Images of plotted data
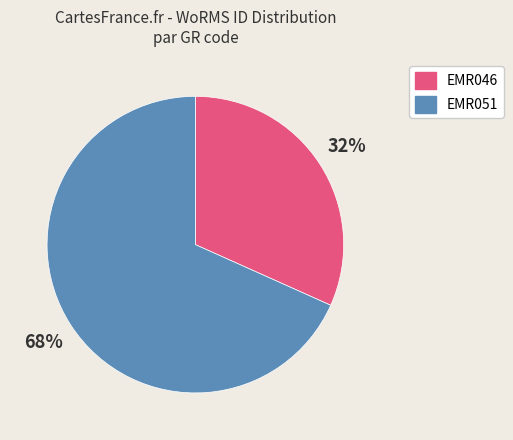

Do EMR051 and EMR046 together represent more than half of the pie?

Yes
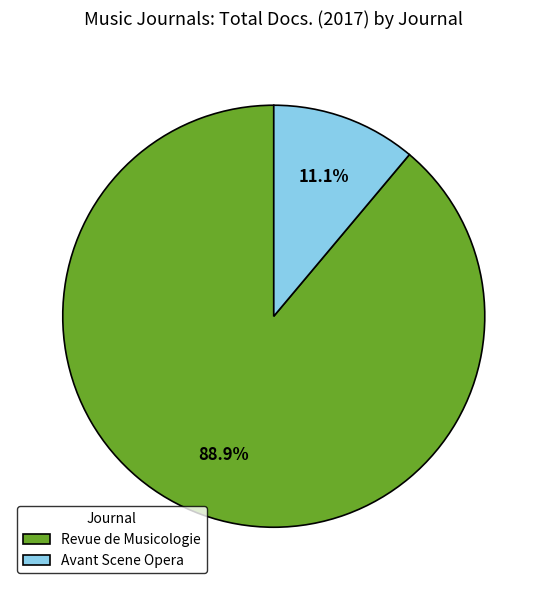

What is the smallest slice in the pie chart?

Avant Scene Opera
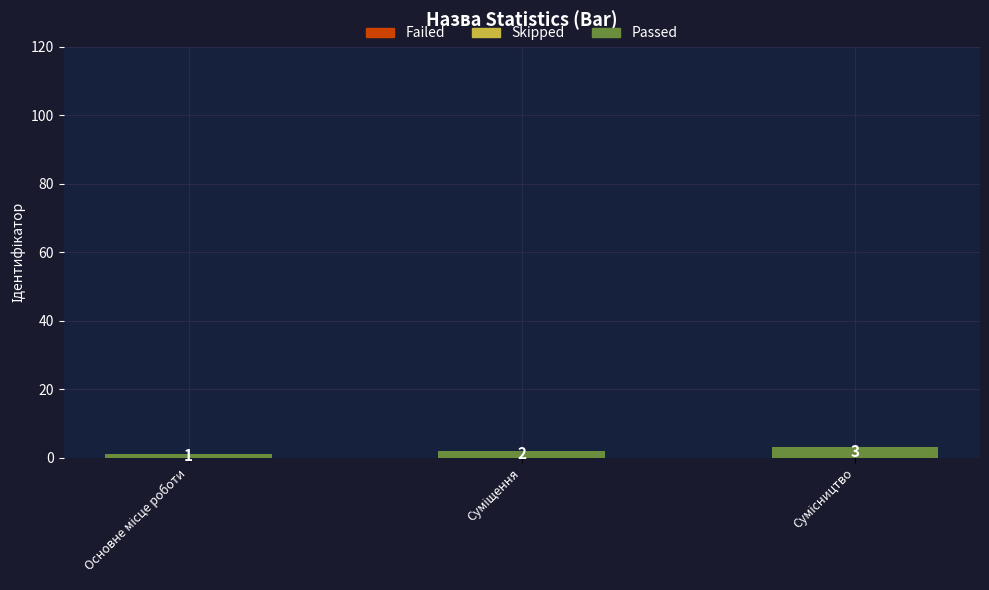

What is the value of the 3rd bar from the left?

3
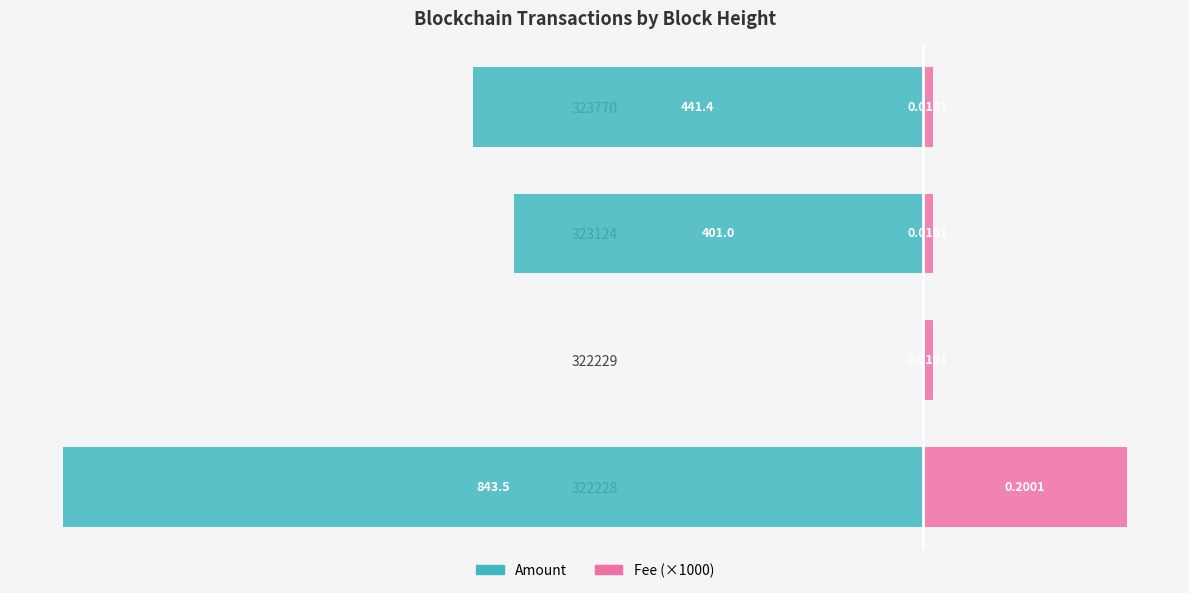

The value of Fee (×1000) at 323770 is 14.7. True or false?

False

- **Problem requirements**
Extract everything from the line containing "What is the value" down to the end of the records, reproducing each line word for word but leaving out the pictures.

- **Exercise solution**
What is the value of the 3rd bar from the left?

3

The value of Fee (×1000) at 323770 is 14.7. True or false?

False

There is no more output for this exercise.